United States Senator
September 28, 2010
Senate Judiciary Committee
Hearing on "Restoring Key Tools to Combat Fraud and Corruption After the Supreme Court's Skilling Decision"
Tuesday, September 28, 2010
Statement of U.S. Senator Russell D. Feingold
Tackling corruption by public officials and large corporations remains one of Congress's most important and most difficult tasks. Bribery, embezzlement, and kickbacks are all illegal and relatively easy to identify, but there are many other types of corruption that we all know are wrong that are more elusive. I am talking about deals where it is clear that government officials are using their power and influence to benefit themselves, or a spouse or a business partner, but there is no money that changes hands. This type of undisclosed self-dealing, particularly when it is done by public officials, undermines people's faith in their government and destroys the integrity of our democracy. When corporate executives engage in this sort of deceptive behavior, it can have a destabilizing effect on the market, which can ultimately lead to financial ruin for the employees and shareholders who are dependent on companies like Enron, Tyco, or Worldcom for their livelihoods and their retirement funds.

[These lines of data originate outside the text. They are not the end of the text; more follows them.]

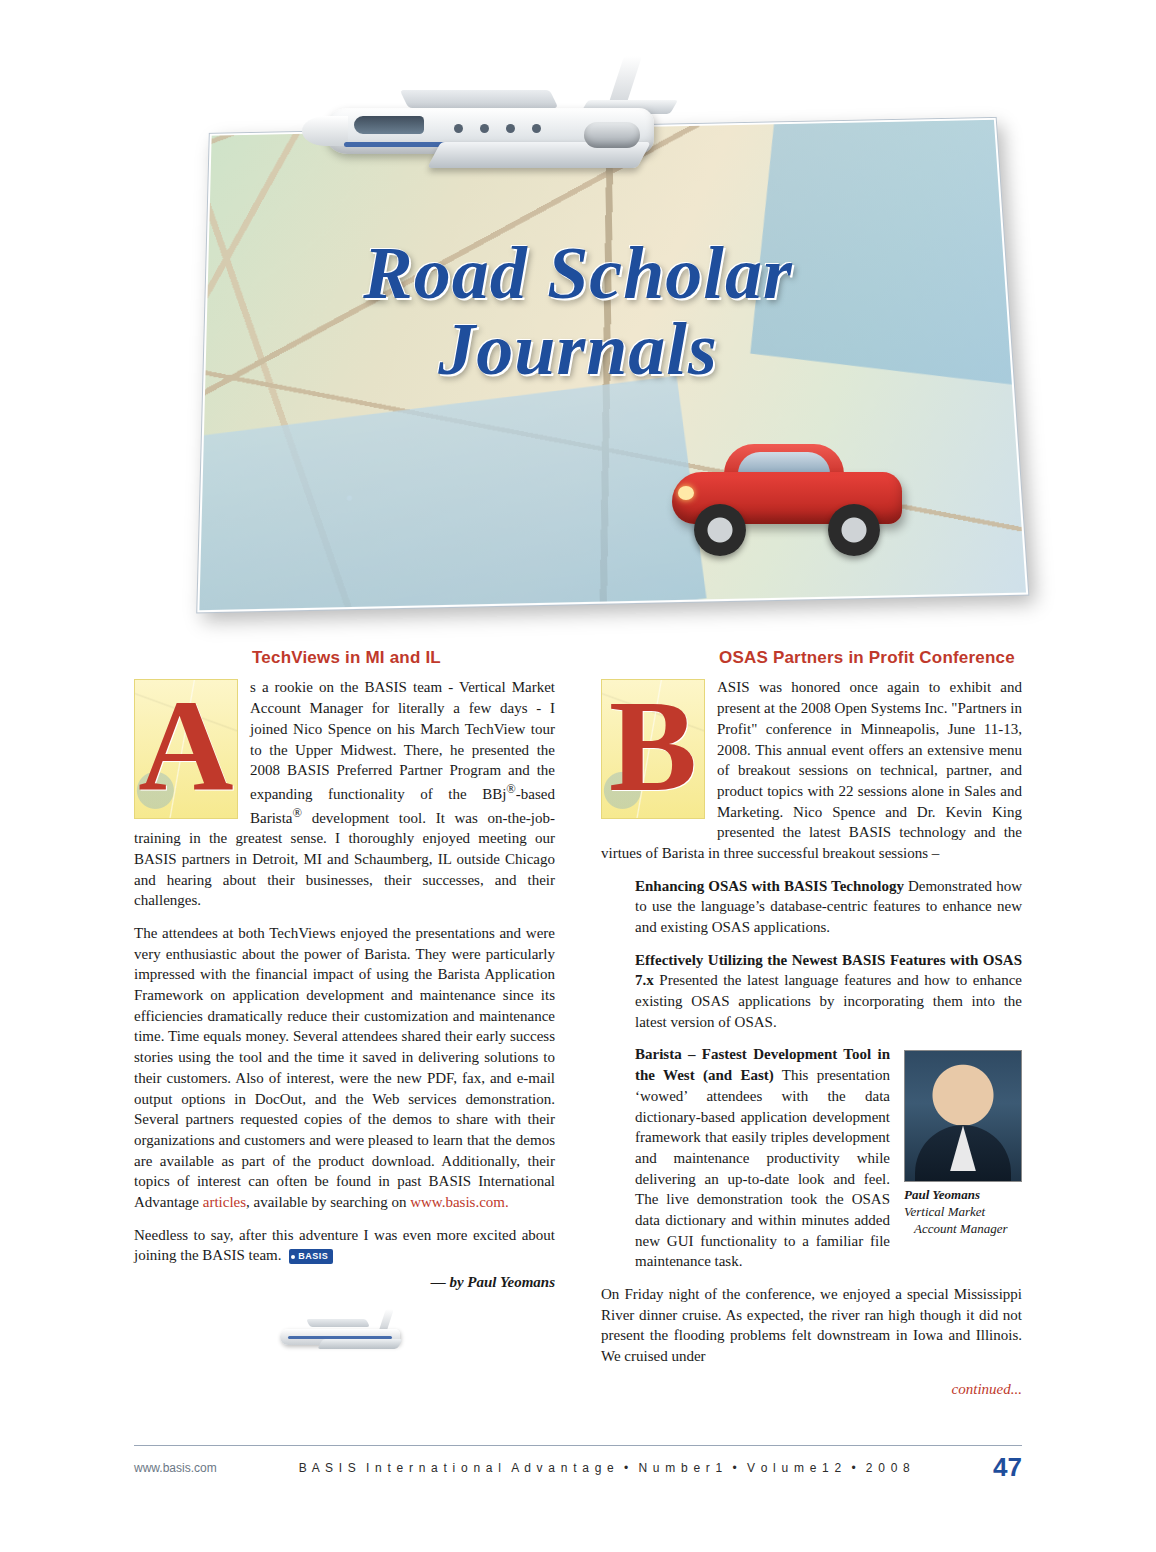Road Scholar Journals
TechViews in MI and IL
A
s a rookie on the BASIS team - Vertical Market Account Manager for literally a few days - I joined Nico Spence on his March TechView tour to the Upper Midwest. There, he presented the 2008 BASIS Preferred Partner Program and the expanding functionality of the BBj®-based Barista® development tool. It was on-the-job-training in the greatest sense. I thoroughly enjoyed meeting our BASIS partners in Detroit, MI and Schaumberg, IL outside Chicago and hearing about their businesses, their successes, and their challenges.
The attendees at both TechViews enjoyed the presentations and were very enthusiastic about the power of Barista. They were particularly impressed with the financial impact of using the Barista Application Framework on application development and maintenance since its efficiencies dramatically reduce their customization and maintenance time. Time equals money. Several attendees shared their early success stories using the tool and the time it saved in delivering solutions to their customers. Also of interest, were the new PDF, fax, and e-mail output options in DocOut, and the Web services demonstration. Several partners requested copies of the demos to share with their organizations and customers and were pleased to learn that the demos are available as part of the product download. Additionally, their topics of interest can often be found in past BASIS International Advantage articles, available by searching on www.basis.com.
Needless to say, after this adventure I was even more excited about joining the BASIS team. BASIS
— by Paul Yeomans
OSAS Partners in Profit Conference
B
ASIS was honored once again to exhibit and present at the 2008 Open Systems Inc. "Partners in Profit" conference in Minneapolis, June 11-13, 2008. This annual event offers an extensive menu of breakout sessions on technical, partner, and product topics with 22 sessions alone in Sales and Marketing. Nico Spence and Dr. Kevin King presented the latest BASIS technology and the virtues of Barista in three successful breakout sessions –
Enhancing OSAS with BASIS Technology Demonstrated how to use the language’s database-centric features to enhance new and existing OSAS applications.
Effectively Utilizing the Newest BASIS Features with OSAS 7.x Presented the latest language features and how to enhance existing OSAS applications by incorporating them into the latest version of OSAS.
Paul Yeomans
Vertical MarketAccount Manager
Barista – Fastest Development Tool in the West (and East) This presentation ‘wowed’ attendees with the data dictionary-based application development framework that easily triples development and maintenance productivity while delivering an up-to-date look and feel. The live demonstration took the OSAS data dictionary and within minutes added new GUI functionality to a familiar file maintenance task.
On Friday night of the conference, we enjoyed a special Mississippi River dinner cruise. As expected, the river ran high though it did not present the flooding problems felt downstream in Iowa and Illinois. We cruised under
continued...
www.basis.com
B A S I S I n t e r n a t i o n a l A d v a n t a g e • N u m b e r 1 • V o l u m e 1 2 • 2 0 0 8
47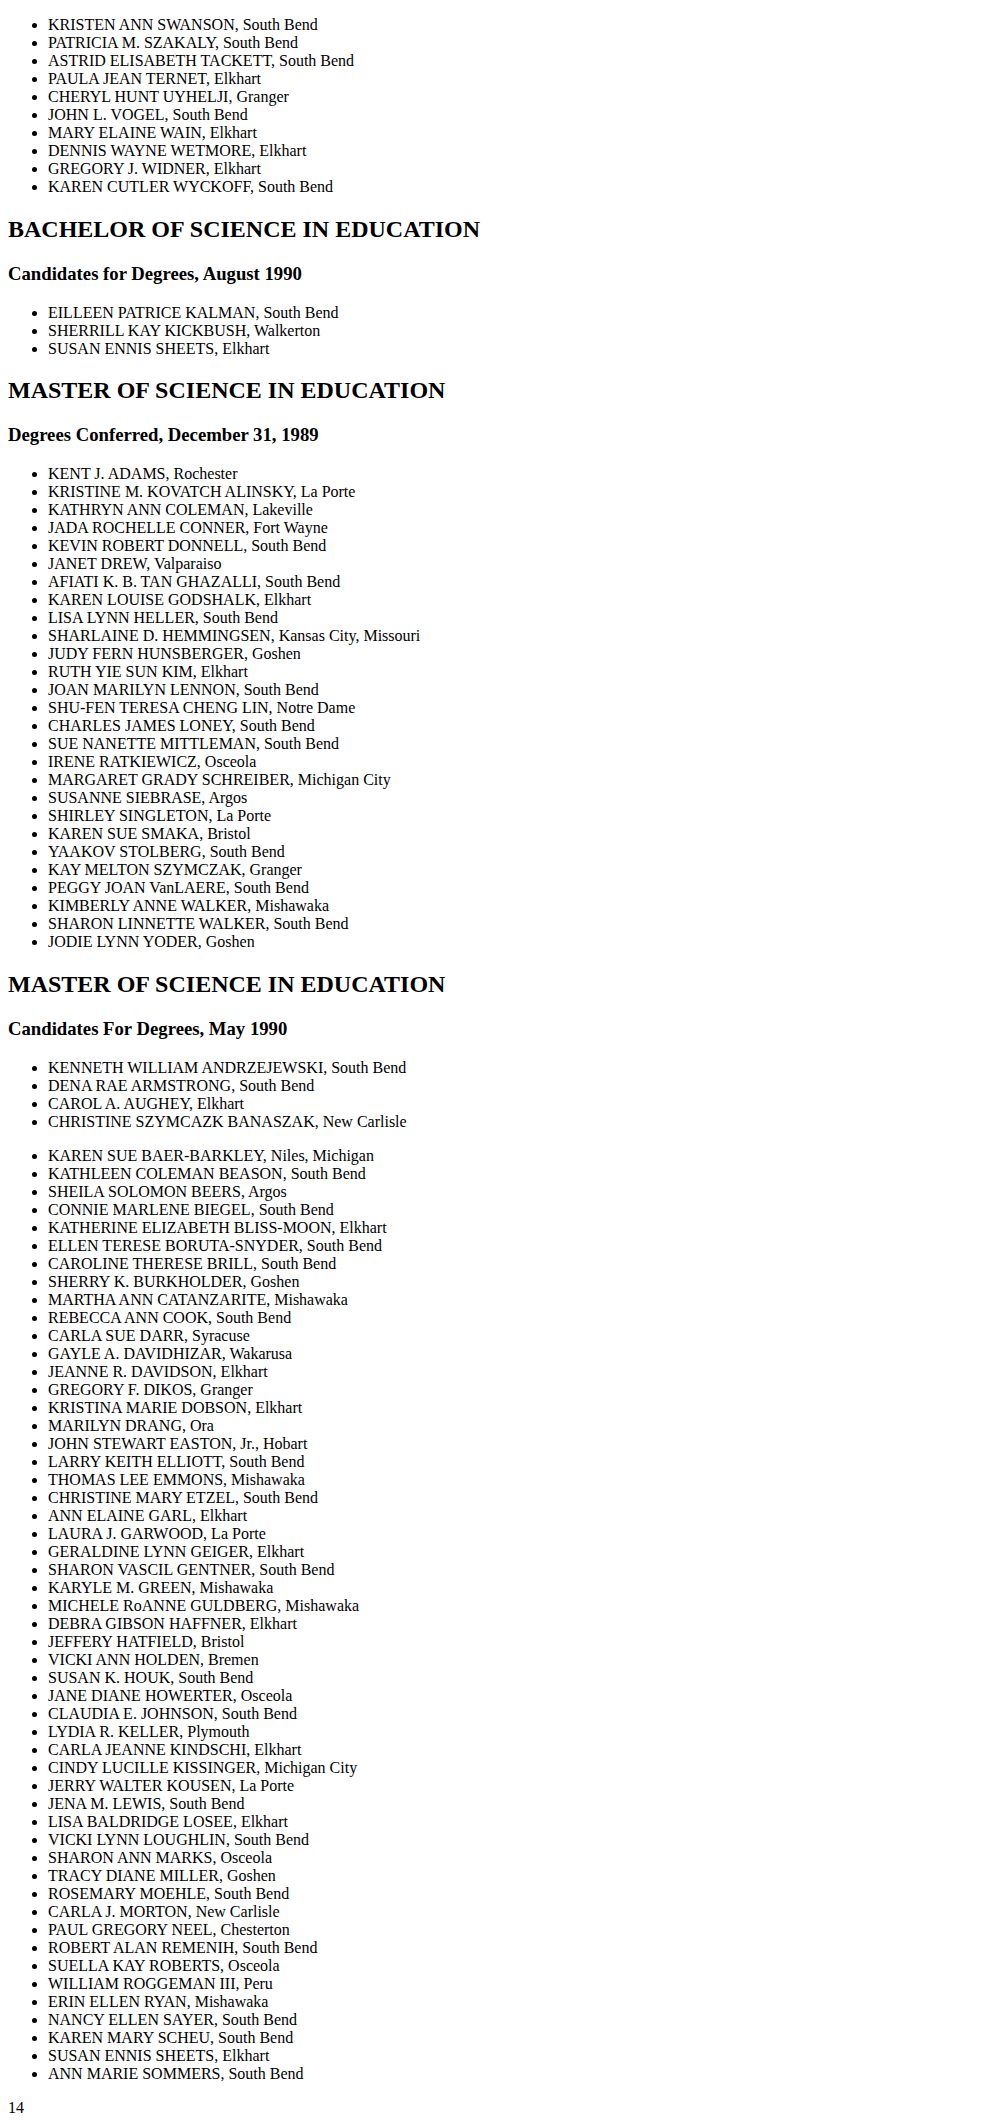KRISTEN ANN SWANSON, South Bend
PATRICIA M. SZAKALY, South Bend
ASTRID ELISABETH TACKETT, South Bend
PAULA JEAN TERNET, Elkhart
CHERYL HUNT UYHELJI, Granger
JOHN L. VOGEL, South Bend
MARY ELAINE WAIN, Elkhart
DENNIS WAYNE WETMORE, Elkhart
GREGORY J. WIDNER, Elkhart
KAREN CUTLER WYCKOFF, South Bend
BACHELOR OF SCIENCE IN EDUCATION
Candidates for Degrees, August 1990
EILLEEN PATRICE KALMAN, South Bend
SHERRILL KAY KICKBUSH, Walkerton
SUSAN ENNIS SHEETS, Elkhart
MASTER OF SCIENCE IN EDUCATION
Degrees Conferred, December 31, 1989
KENT J. ADAMS, Rochester
KRISTINE M. KOVATCH ALINSKY, La Porte
KATHRYN ANN COLEMAN, Lakeville
JADA ROCHELLE CONNER, Fort Wayne
KEVIN ROBERT DONNELL, South Bend
JANET DREW, Valparaiso
AFIATI K. B. TAN GHAZALLI, South Bend
KAREN LOUISE GODSHALK, Elkhart
LISA LYNN HELLER, South Bend
SHARLAINE D. HEMMINGSEN, Kansas City, Missouri
JUDY FERN HUNSBERGER, Goshen
RUTH YIE SUN KIM, Elkhart
JOAN MARILYN LENNON, South Bend
SHU-FEN TERESA CHENG LIN, Notre Dame
CHARLES JAMES LONEY, South Bend
SUE NANETTE MITTLEMAN, South Bend
IRENE RATKIEWICZ, Osceola
MARGARET GRADY SCHREIBER, Michigan City
SUSANNE SIEBRASE, Argos
SHIRLEY SINGLETON, La Porte
KAREN SUE SMAKA, Bristol
YAAKOV STOLBERG, South Bend
KAY MELTON SZYMCZAK, Granger
PEGGY JOAN VanLAERE, South Bend
KIMBERLY ANNE WALKER, Mishawaka
SHARON LINNETTE WALKER, South Bend
JODIE LYNN YODER, Goshen
MASTER OF SCIENCE IN EDUCATION
Candidates For Degrees, May 1990
KENNETH WILLIAM ANDRZEJEWSKI, South Bend
DENA RAE ARMSTRONG, South Bend
CAROL A. AUGHEY, Elkhart
CHRISTINE SZYMCAZK BANASZAK, New Carlisle
KAREN SUE BAER-BARKLEY, Niles, Michigan
KATHLEEN COLEMAN BEASON, South Bend
SHEILA SOLOMON BEERS, Argos
CONNIE MARLENE BIEGEL, South Bend
KATHERINE ELIZABETH BLISS-MOON, Elkhart
ELLEN TERESE BORUTA-SNYDER, South Bend
CAROLINE THERESE BRILL, South Bend
SHERRY K. BURKHOLDER, Goshen
MARTHA ANN CATANZARITE, Mishawaka
REBECCA ANN COOK, South Bend
CARLA SUE DARR, Syracuse
GAYLE A. DAVIDHIZAR, Wakarusa
JEANNE R. DAVIDSON, Elkhart
GREGORY F. DIKOS, Granger
KRISTINA MARIE DOBSON, Elkhart
MARILYN DRANG, Ora
JOHN STEWART EASTON, Jr., Hobart
LARRY KEITH ELLIOTT, South Bend
THOMAS LEE EMMONS, Mishawaka
CHRISTINE MARY ETZEL, South Bend
ANN ELAINE GARL, Elkhart
LAURA J. GARWOOD, La Porte
GERALDINE LYNN GEIGER, Elkhart
SHARON VASCIL GENTNER, South Bend
KARYLE M. GREEN, Mishawaka
MICHELE RoANNE GULDBERG, Mishawaka
DEBRA GIBSON HAFFNER, Elkhart
JEFFERY HATFIELD, Bristol
VICKI ANN HOLDEN, Bremen
SUSAN K. HOUK, South Bend
JANE DIANE HOWERTER, Osceola
CLAUDIA E. JOHNSON, South Bend
LYDIA R. KELLER, Plymouth
CARLA JEANNE KINDSCHI, Elkhart
CINDY LUCILLE KISSINGER, Michigan City
JERRY WALTER KOUSEN, La Porte
JENA M. LEWIS, South Bend
LISA BALDRIDGE LOSEE, Elkhart
VICKI LYNN LOUGHLIN, South Bend
SHARON ANN MARKS, Osceola
TRACY DIANE MILLER, Goshen
ROSEMARY MOEHLE, South Bend
CARLA J. MORTON, New Carlisle
PAUL GREGORY NEEL, Chesterton
ROBERT ALAN REMENIH, South Bend
SUELLA KAY ROBERTS, Osceola
WILLIAM ROGGEMAN III, Peru
ERIN ELLEN RYAN, Mishawaka
NANCY ELLEN SAYER, South Bend
KAREN MARY SCHEU, South Bend
SUSAN ENNIS SHEETS, Elkhart
ANN MARIE SOMMERS, South Bend
14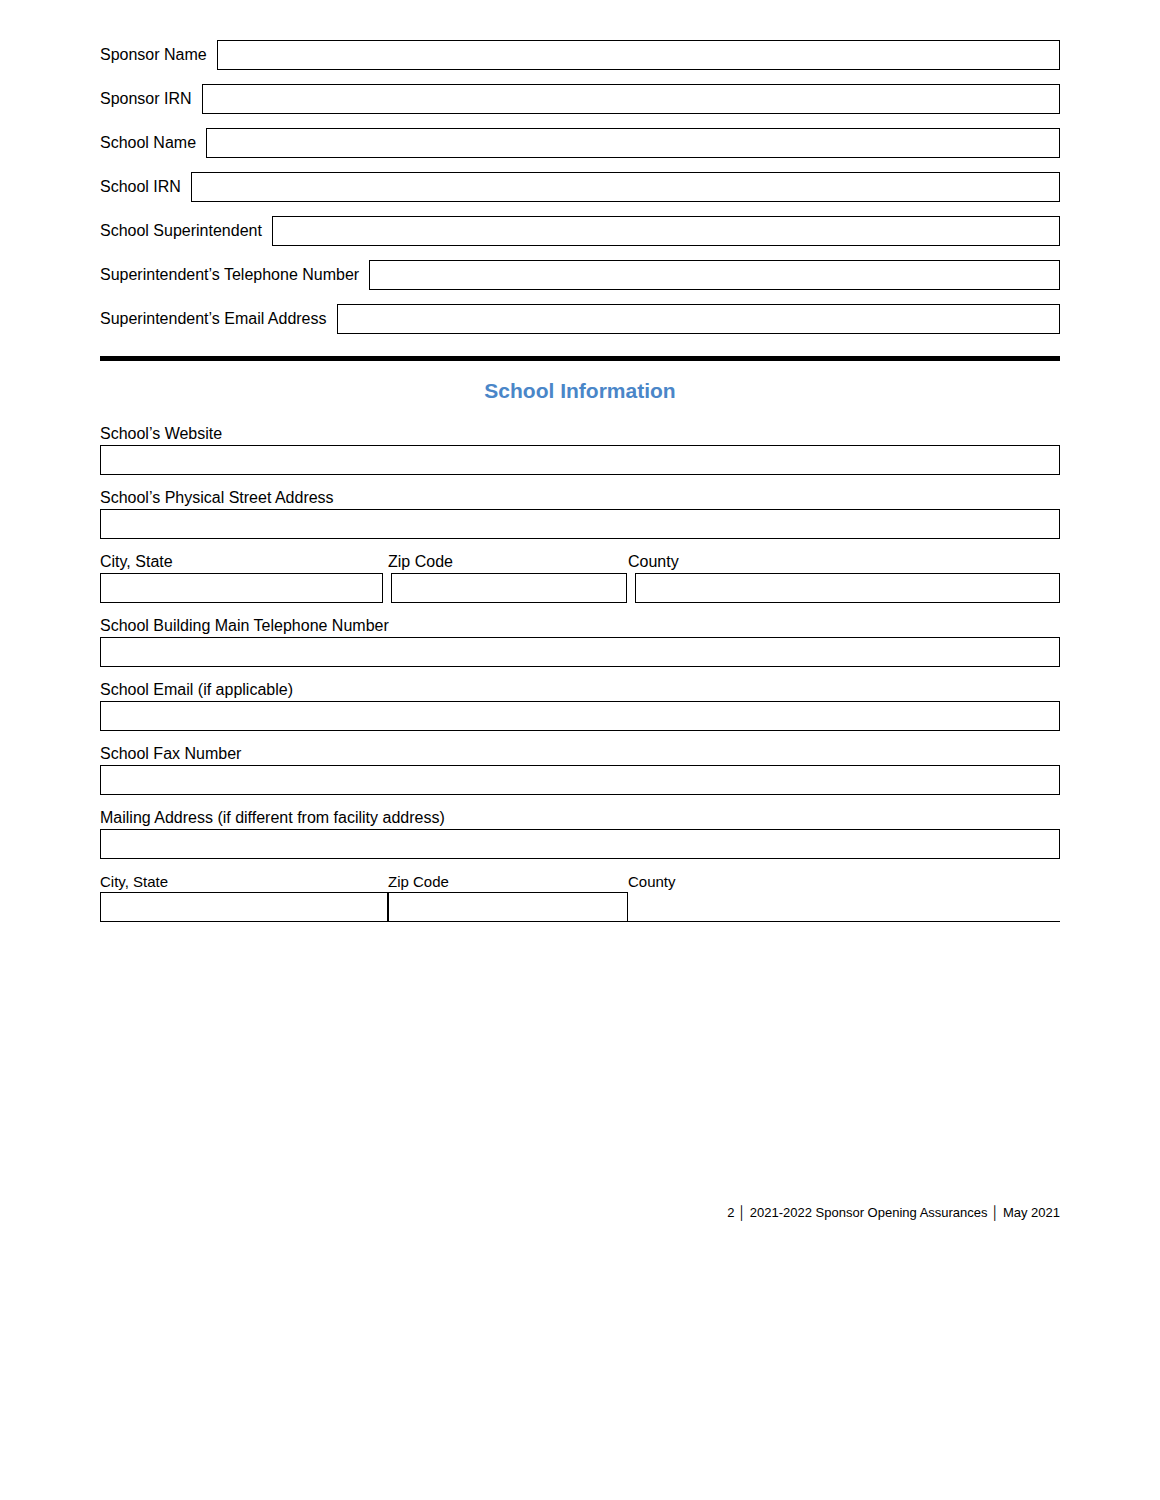Sponsor Name
Sponsor IRN
School Name
School IRN
School Superintendent
Superintendent’s Telephone Number
Superintendent’s Email Address
School Information
School’s Website
School’s Physical Street Address
City, State Zip Code County
School Building Main Telephone Number
School Email (if applicable)
School Fax Number
Mailing Address (if different from facility address)
City, State Zip Code County
2 │ 2021-2022 Sponsor Opening Assurances │ May 2021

Congress has been struggling to get this area of the law right for decades, and in 1988 it created a new category of fraud called honest services fraud. This past June, the Supreme Court struck a devastating blow to this area of the law when it handed down a decision that involved the former CEO of Enron, Jeffrey Skilling. Skilling was accused of participating in a scheme to deceive investors about Enron's financial position, but the Court said the law was not specific enough for Skilling to have notice that this was criminal conduct. The Court said that honest services fraud can only apply to bribes and kickbacks, not self-dealing.
As a result of this case, it is now no longer enough to show that a mayor accepted lavish gifts, tickets to sporting events, and expensive meals from someone bidding on a development contract with the city. A prosecutor now must show a direct quid pro quo relationship between these meals and gifts and a decision to award a contract to that individual in order to prove bribery. This is often a very difficult element to prove, and as expected, this decision has had a chilling effect on the number of corruption prosecutions that have been filed in the last year. Over the last several months, we have also seen a wave of challenges to existing convictions and requests for reconsideration of sentences. We need to act quickly to close the large loophole that the Court created. This type of fraudulent behavior should not go unpunished merely because it is more devious, more sophisticated, or more complex than a simple bribe or kickback.
I have been working closely with Chairman Leahy and other members of the Committee on this issue, and I am pleased that we seem to be getting closer to reaching an agreement on an appropriate fix that addresses the concerns raised by the Court. I look forward to continuing this collaboration in the coming months so that we can restore the Department of Justice's ability to prosecute this type of fraudulent conduct.